*** Supplied text ***

Devotion – June 20 – “Biblical Hope”
I was no longer a boy, but not yet a man, when I found myself going through a difficult time in life. Navigating oneself through those High School years, can be tough on a person, especially when the vision of the way he hopes life would be, bumps up against the reality that life isn’t that accommodating.
I sat across from my mother pouring out my pain. She listened with such intensity, that somewhere along the line, she not only heard what I was saying, but she was feeling the pain I was bearing, in her soul, too. When I finished talking, my mother remained silent for what seemed like a long time, she then took hold of the back of my head and pushed it into her shoulder. She held me there and said, “Dan, things will work out. You’ll be fine.”
Her words contradicted what I was feeling, so I asked, “Really?” Her arms wrapped around my boy-man body and she said, “Absolutely.”
Though, feeling foolish for being an almost-man and needing a hug from my “mom,” I didn’t pull away. I needed that hug. I needed that assurance. I stayed there until the certainty of her words had soaked into me. When they had, I slowly moved away from her comforting shoulder and said, “Thank you.” I then made my way back into that sometimes-difficult world, trusting her words implicitly.
My trust in her words ran deep, because in the course of my turbulent years of growing from childhood to adolescence, and now towards manhood, her words had proven valid and true. I had no reason to doubt her now. So, I was able to re-enter the world truly believing that things were going to be okay – not easy, she never promised that, but she promised enough – things would be okay.
My mom taught me what Biblical “hope” is.

*** End of Supplied text ***

What to do:
[1] In the devotion on Biblical hope, what one-word reply did the mother give when asked "Really?"
[2] Please carry on the devotion on Biblical hope from its final line.
The items placed after the devotion are separate material with no connection to it.

*** Supplied data ***

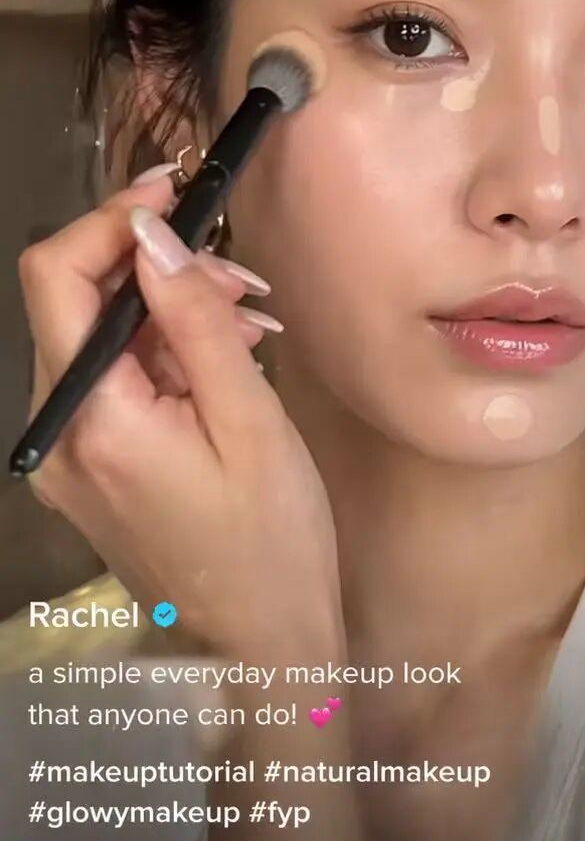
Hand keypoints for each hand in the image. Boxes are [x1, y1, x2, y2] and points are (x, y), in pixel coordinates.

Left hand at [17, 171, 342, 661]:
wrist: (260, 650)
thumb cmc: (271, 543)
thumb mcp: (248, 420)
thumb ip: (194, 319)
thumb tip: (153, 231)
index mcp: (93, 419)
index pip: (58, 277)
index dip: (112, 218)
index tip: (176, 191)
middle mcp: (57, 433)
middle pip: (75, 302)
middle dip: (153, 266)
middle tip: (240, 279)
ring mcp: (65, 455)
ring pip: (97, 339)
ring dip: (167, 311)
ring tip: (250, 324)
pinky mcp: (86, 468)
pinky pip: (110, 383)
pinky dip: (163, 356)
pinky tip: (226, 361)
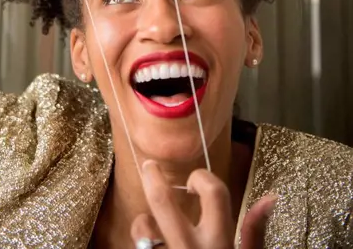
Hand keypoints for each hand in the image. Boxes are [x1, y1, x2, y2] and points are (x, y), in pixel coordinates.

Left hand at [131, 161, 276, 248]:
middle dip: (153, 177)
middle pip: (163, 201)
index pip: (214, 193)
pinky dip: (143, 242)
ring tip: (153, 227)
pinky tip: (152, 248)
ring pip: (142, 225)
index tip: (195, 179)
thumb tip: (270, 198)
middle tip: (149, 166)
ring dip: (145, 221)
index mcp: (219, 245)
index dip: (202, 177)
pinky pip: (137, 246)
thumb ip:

*** End of Supplied data ***

Responses in order:
[1] "Absolutely."

[2]
The theologian N.T. Wright wrote about Biblical hope and while doing so, showed how different it is from worldly optimism: “Hope and optimism are not the same thing. The optimist looks at the world and feels good about the way it’s going. Things are looking up! Everything is going to be all right! But hope, at least as conceived within the Jewish and then the early Christian world, was quite different. Hope could be, and often was, a dogged and deliberate choice when the world seemed dark. It depended not on a feeling about the way things were or the way they were moving, but on faith, faith in the One God. This God had made the world. This God had called Israel to be his people. The scriptures, not least the Psalms, had made it clear that this God could be trusted to sort things out in the end, to be true to his promises, to vindicate his people at last, even if it had to be on the other side of terrible suffering.”
The Apostle Paul put it this way in his letter to the Romans (8:24-25): “Now hope that is seen is not hope. For who hopes for what is seen? But if we hope for what we do not see, we wait for it with patience.”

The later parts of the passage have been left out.